Hinchcliffe dropped after an issue during a green-flag pit stop with about 50 laps to go. Less than 20 laps later, Hinchcliffe regained the lead when Ed Carpenter and Justin Wilson had to pit late. At that point, Hinchcliffe was so far out in front that second-running Ryan Hunter-Reay couldn’t see him on the track.
Hinchcliffe said he waited 16 years for his first IndyCar Series win, which came at the season-opening Honda Grand Prix of St. Petersburg. Hinchcliffe led 20 laps of that contest, admitting he kept imagining ways to lose it. When an understeering problem surfaced with 10 laps left, he said he thought he was losing a tire. He also worried about approaching traffic and his lead over Hunter-Reay.
“It was even worse, because I had that much longer in the lead,” Hinchcliffe said. “I had more time to think of things that were going to go wrong.”
He methodically kept his distance from traffic late to avoid problems and cruised to the win. It is his third victory in 10 starts, and apparently the biggest hurdle was the first.
“It’s probably one of those deals,” Team owner Michael Andretti said. “You get that first one and it seems like the next one comes a little bit easier, because you have that confidence you know you can do it. I think that’s where James is right now.”
Almost as impressive as Hinchcliffe’s run was Hunter-Reays ascension through the ranks.
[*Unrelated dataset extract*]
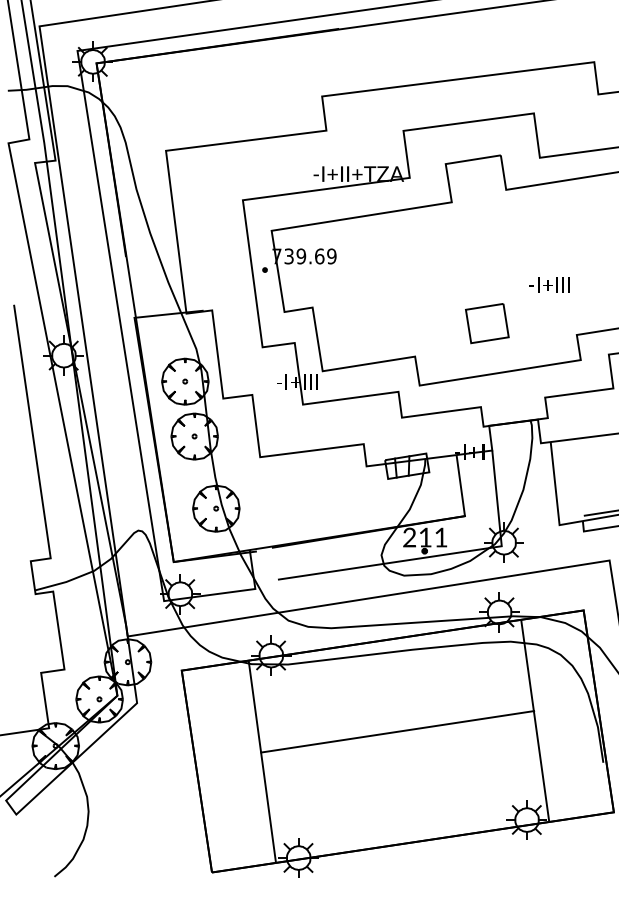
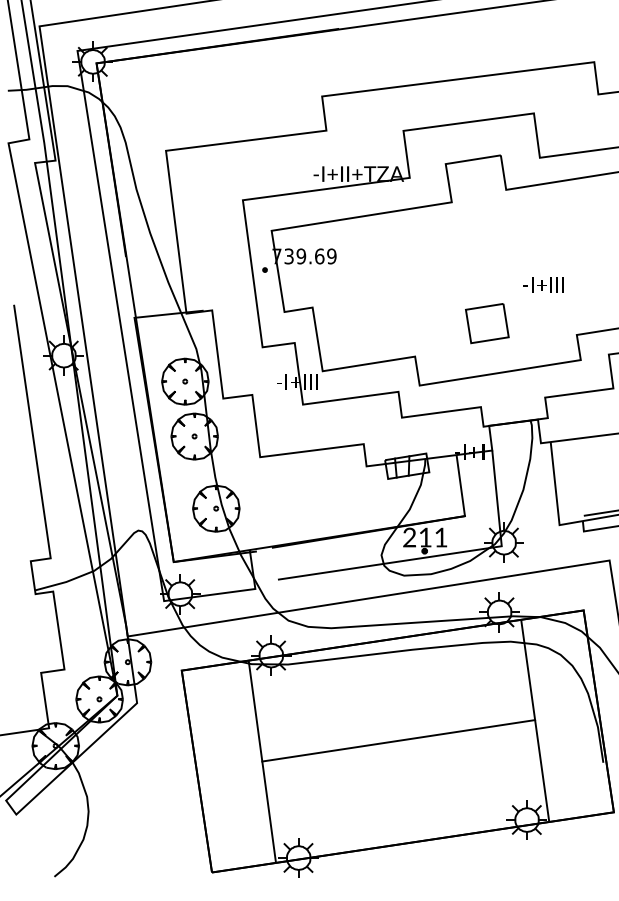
text at (549, 284) position: (549, 284) -> (543, 284)
line at (397, 731) position: (397, 731) -> (398, 740)
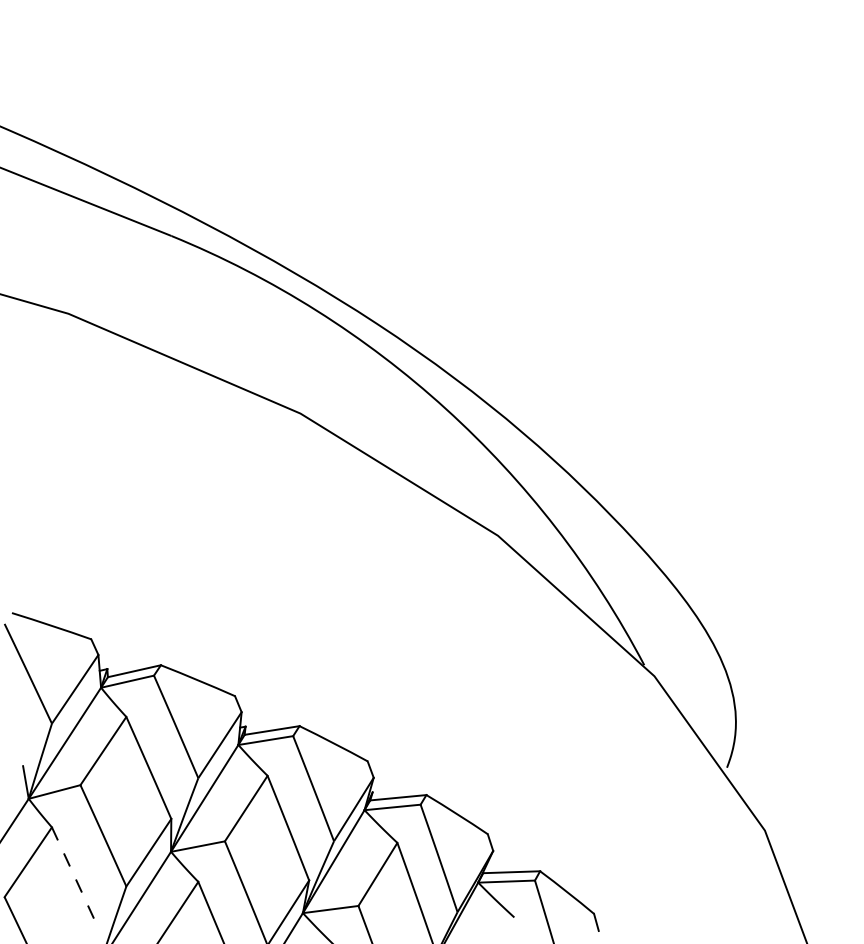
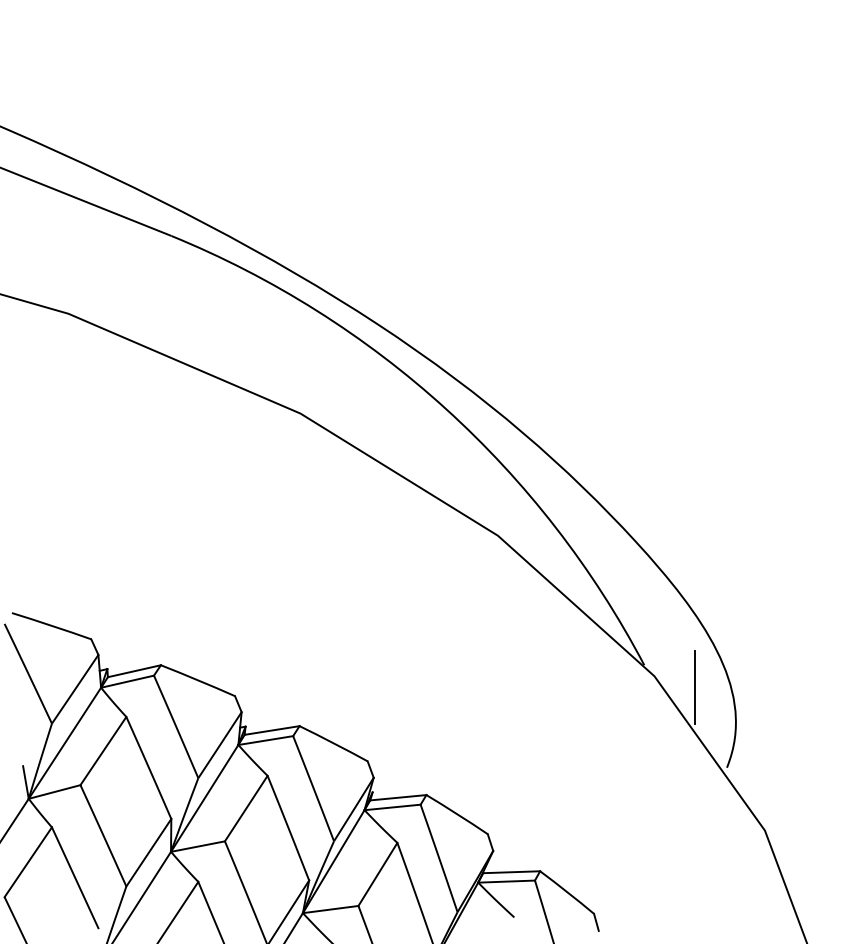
line at (694, 686): none -> present
line at (75, 877): dashed -> solid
He started 12th, but fell to as far back as 22nd. Hunter-Reay maneuvered through the field, making a run at his teammate late. It helped turn around a challenging weekend for his team.
“It was a good day for points, finishing second after being dead last,” said Hunter-Reay, the 2012 overall points champion who moved within nine points of 2013 leader Helio Castroneves. “I was really happy we were able to bring the DHL Chevy home in second. A little bit bummed we didn’t get the repeat.
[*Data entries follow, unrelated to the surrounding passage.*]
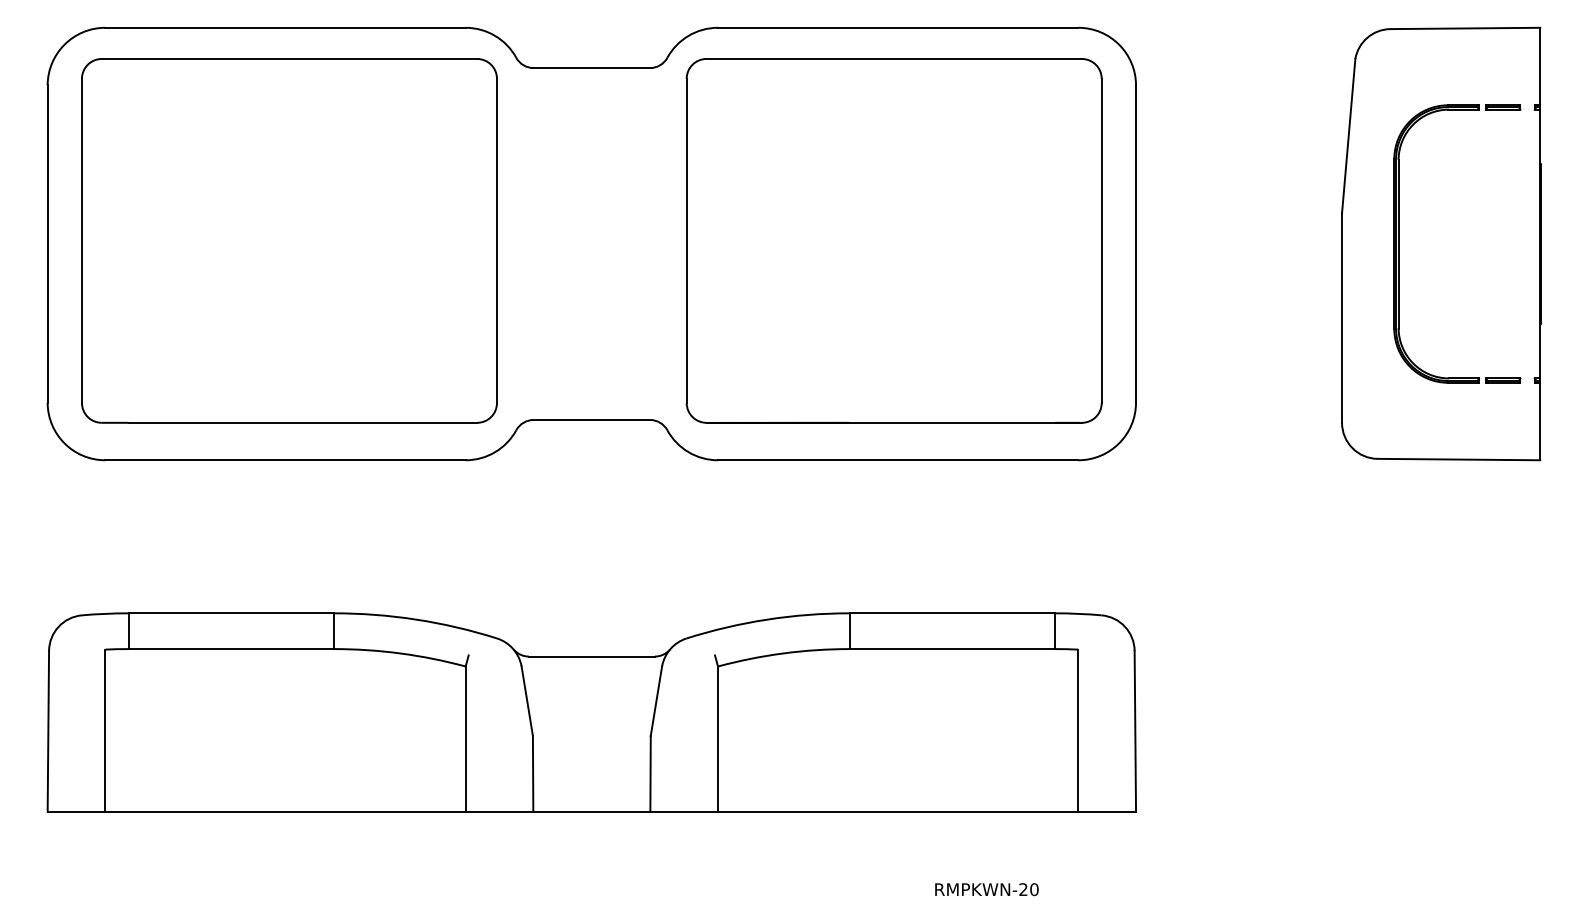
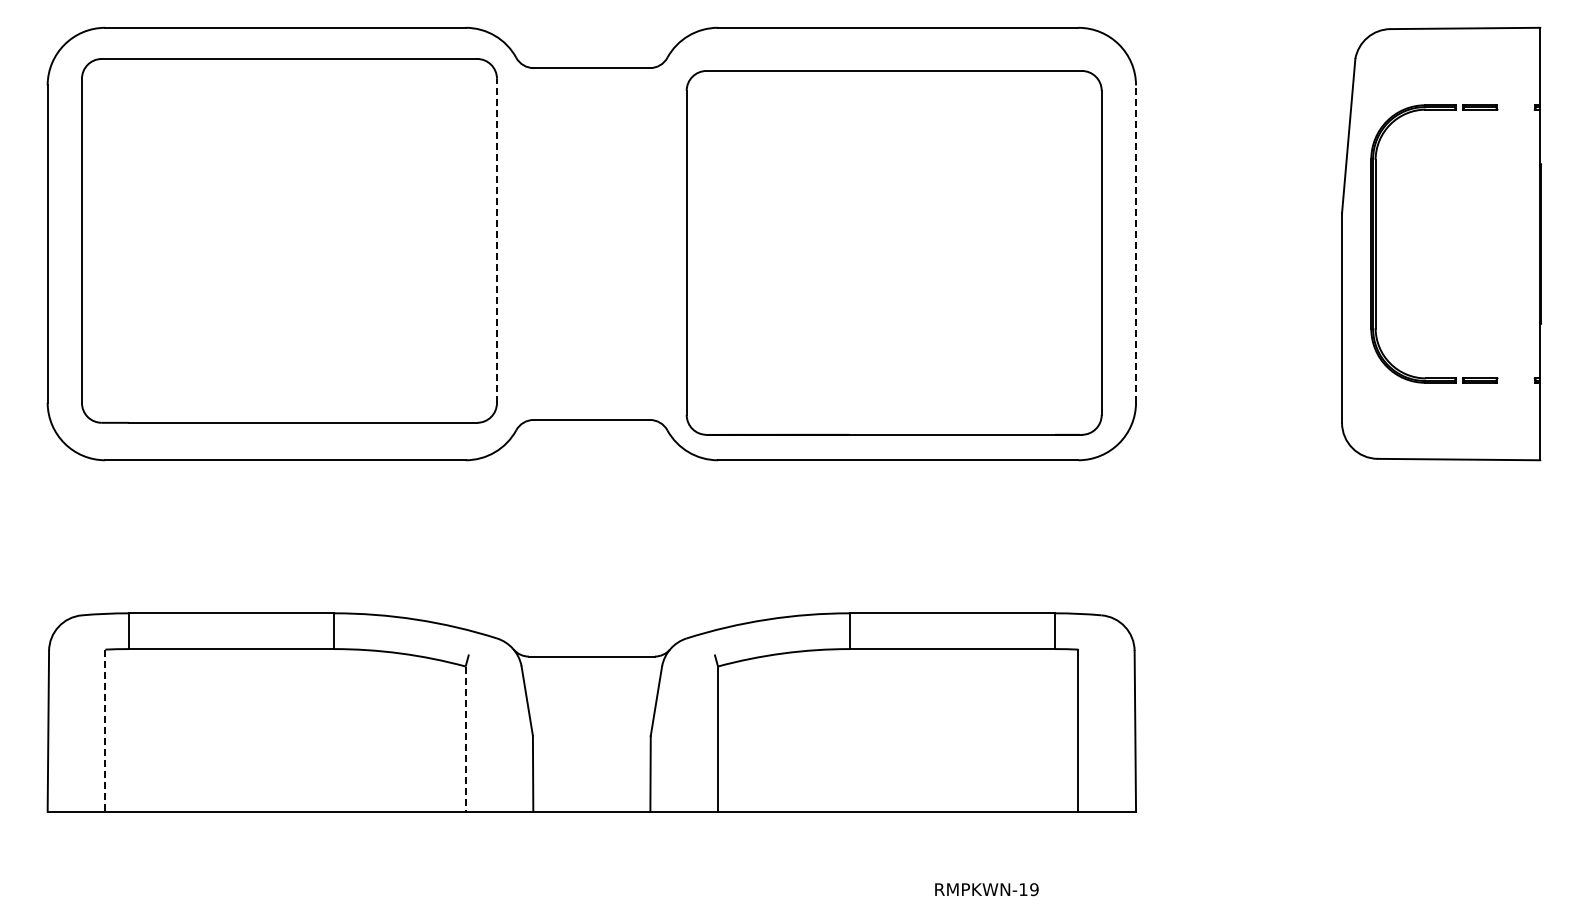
line at (497, 240): solid -> dashed
part at (893, 240) position: (893, 240) -> (893, 252)
part at (1399, 243) position: (1399, 243) -> (1376, 243)
line at (1136, 244): solid -> dashed
line at (105, 730): solid -> dashed
line at (465, 739): solid -> dashed
text at (1028, 889): RMPKWN-20 -> RMPKWN-19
Hunter-Reay’s chances at a second straight win here diminished when he got boxed in by lapped traffic with eight laps remaining. He was frustrated by the costly turn of events.
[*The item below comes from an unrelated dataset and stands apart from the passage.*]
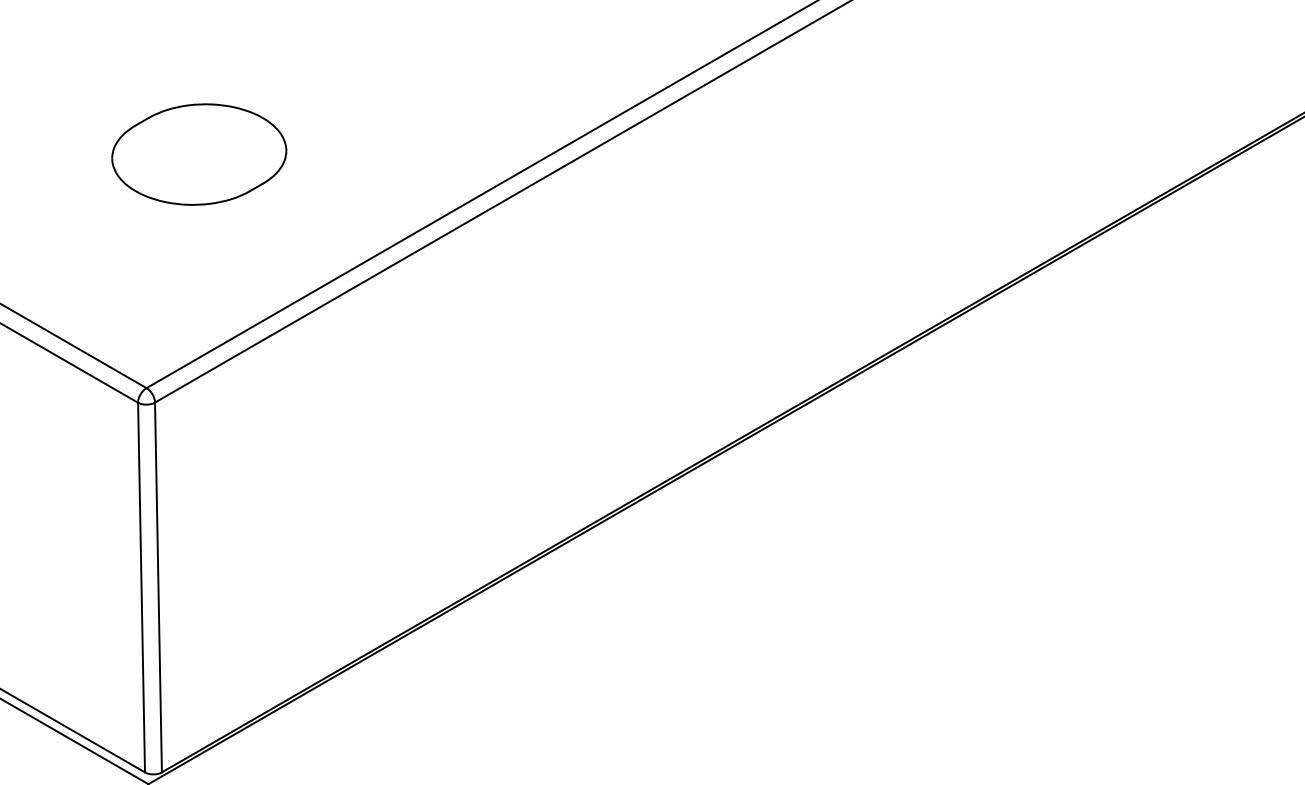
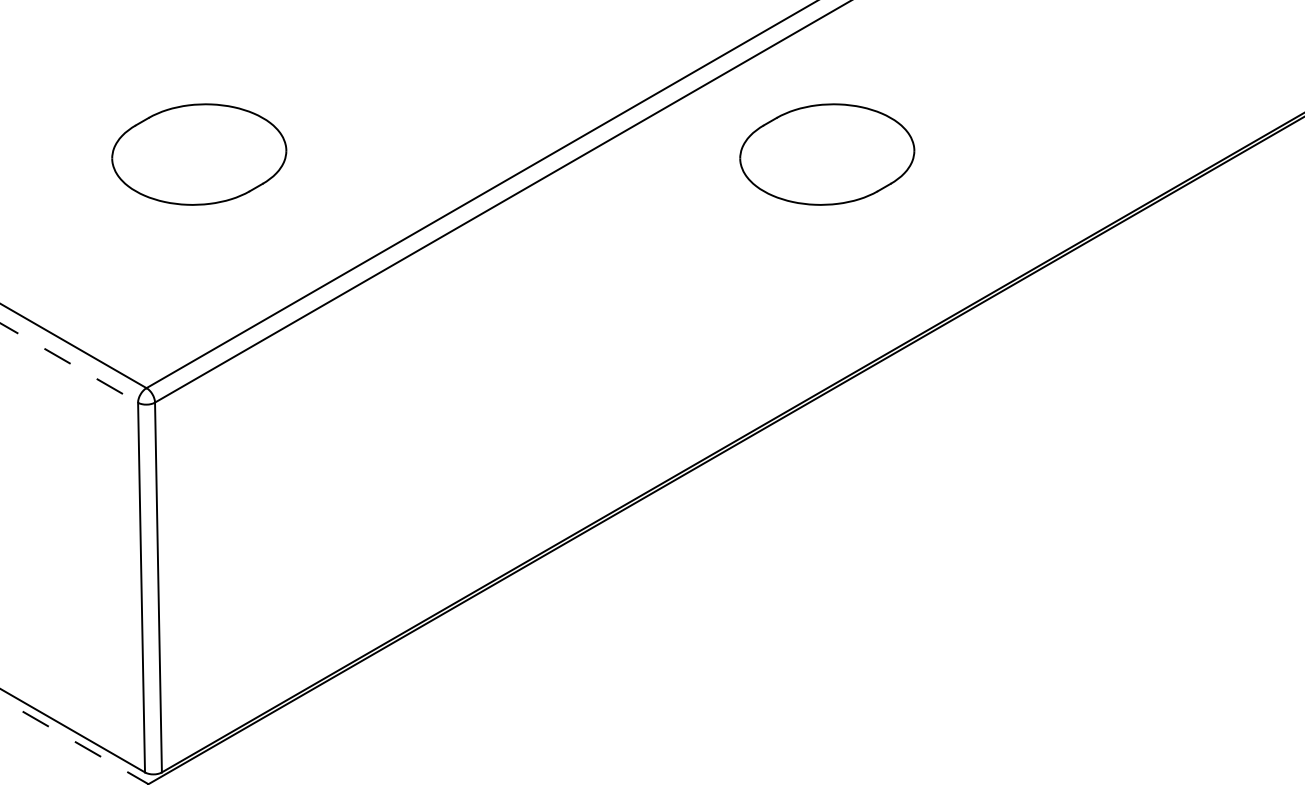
part at (827, 154): none -> present
line at (69, 363): solid -> dashed
line at (75, 741): solid -> dashed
”It was so hard to catch back up to James (Hinchcliffe) and then lapped traffic,” said Hunter-Reay, the 2012 overall points champion who moved within nine points of 2013 leader Helio Castroneves. “It’s one thing if you’re a lap down but if you’re five laps down or six laps down just making it tough on the leaders was uncalled-for.”
Andretti Autosport notched its second straight 1-2 finish here and boasted a fifth different driver to win the event. With the victory, Hinchcliffe jumps to fourth in the points standings and Andretti Autosport drivers occupies 2-3-4 in overall points. Marco Andretti, who placed ninth, is third.
The teams appear to be united to make a run at another points title. Communication has been essential this season.
“This has been a great year,” Michael Andretti said. “We’ve worked really hard. That hard work is paying off. We’re working great as a team.”
Tony Kanaan posted an Iowa Corn 250 win for Andretti Autosport in 2010. He earned his fourth straight podium finish, coming in third. Kanaan, who moved up to fifth in points for HV Racing Technology, received a boost by a late pit for new tires.
“Because of the nature of the track and the downforce that we have the new tires are always going to help,” Kanaan said. “We went out of sequence and that’s what helped us at the end of the race.”
“I’m excited,” Kanaan said. “It was a great race for us.”Team Penske struggled Sunday. Its driver’s, Castroneves and Power, were the top two finishers in the qualifying heat. Castroneves started 11th, after earning the pole and receiving a 10-spot grid penalty for changing his engine, finished eighth, but clings to the points lead after heading into the July 7 race at Pocono (Pa.) Raceway. Power finished 17th.